Now, five city advisory boards will review the plans before they go to the City Council next month.
The most detailed proposal unveiled on Monday involves construction of Bugsy Malone's Speakeasy hotel-casino. The $150 million project envisions a 624-room hotel-casino with a Roaring Twenties theme.
California developer L. Richard Wilkerson proposed the River Walk at Virginia, a collection of shops, restaurants and a small casino, along with some time-share units and hotel rooms.
And plans submitted by Holiday Hotel owner Barney Ng call for an arts and outdoor sports shopping district on the site.
None of the offers would pay the Reno Redevelopment Agency for all of the public money tied up in the Mapes lot as well as the so-called midblock, between the Mapes and the new movie theater, on the north side of the river.
But the money would be recaptured in future property and sales taxes, especially if these properties fire up a revival of the river district city officials have been chasing the last few years.
Since 1997, the city has been working with San Diego developer DDR-OliverMcMillan, which owns the Century Theater downtown, on the river project.
But the company walked away from the Mapes property last year and the midblock this year.

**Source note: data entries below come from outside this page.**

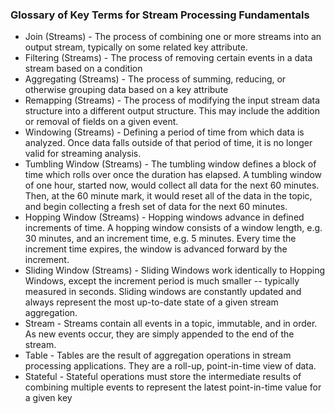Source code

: ### Glossary of Key Terms for Stream Processing Fundamentals
* Join (Streams) - The process of combining one or more streams into an output stream, 
typically on some related key attribute.
* Filtering (Streams) - The process of removing certain events in a data stream based on a condition
* Aggregating (Streams) - The process of summing, reducing, or otherwise grouping 
data based on a key attribute
* Remapping (Streams) - The process of modifying the input stream data structure into a different output 
structure. This may include the addition or removal of fields on a given event.
* Windowing (Streams) - Defining a period of time from which data is analyzed. Once data falls outside of 
that period of time, it is no longer valid for streaming analysis.
* Tumbling Window (Streams) - The tumbling window defines a block of time which rolls over once the duration has elapsed. 
A tumbling window of one hour, started now, would collect all data for the next 60 minutes. 
Then, at the 60 minute mark, it would reset all of the data in the topic, and begin collecting a fresh set of data for the next 60 minutes.
* Hopping Window (Streams) - Hopping windows advance in defined increments of time. A hopping window 
consists of a window length, e.g. 30 minutes, and an increment time, e.g. 5 minutes. 
Every time the increment time expires, the window is advanced forward by the increment.
* Sliding Window (Streams) - Sliding Windows work identically to Hopping Windows, except the increment period is 
much smaller -- typically measured in seconds. Sliding windows are constantly updated and always represent the 
most up-to-date state of a given stream aggregation.
* Stream - Streams contain all events in a topic, immutable, and in order. As new events occur, they are 
simply appended to the end of the stream.
* Table - Tables are the result of aggregation operations in stream processing applications. 
They are a roll-up, point-in-time view of data.
* Stateful - Stateful operations must store the intermediate results of combining multiple events to represent the 
latest point-in-time value for a given key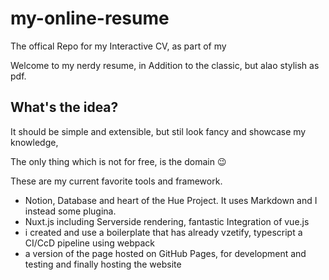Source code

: # my-online-resume
The offical Repo for my Interactive CV, as part of my 

Welcome to my nerdy resume, in Addition to the classic, but alao stylish as pdf.

## What's the idea?

It should be simple and extensible, but stil look fancy and showcase my knowledge, 

The only thing which is not for free, is the domain 😉

These are my current favorite tools and framework.

- Notion, Database and heart of the Hue Project.  It uses Markdown and I instead some plugina.
- Nuxt.js including Serverside rendering, fantastic Integration of vue.js
 - i created and use a boilerplate that has already vzetify, typescript a CI/CcD pipeline using webpack
 - a version of the page hosted on GitHub Pages, for development and testing and finally hosting the website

Bugsy's would seek to be a five-star property, a boutique hotel-casino catering to top company executives for board retreats and other meetings, said Reno gaming consultant Don McGhie, hired for the project by Bugsy Malone's Speakeasy LLC of Reno.
Hotel towers on the east and west side of Virginia Street would anchor a bridge 120 feet in the air over the street. The top floor would have a nightclub and restaurant named the Sky Room in honor of the Mapes.
The Bugsy group is offering to buy the Mapes block from the agency for $3 million and buy half the city's half of the mid-block for $1.5 million.
For the River Walk at Virginia project, Wilkerson is offering to buy the Mapes lot for $3.5 million.
Ng made no specific offer.
The redevelopment agency has spent $6.2 million on the Mapes and still owes $1.7 million with interest to the George Karadanis family. The agency has invested nearly $2 million in the block where the Granada theater once stood.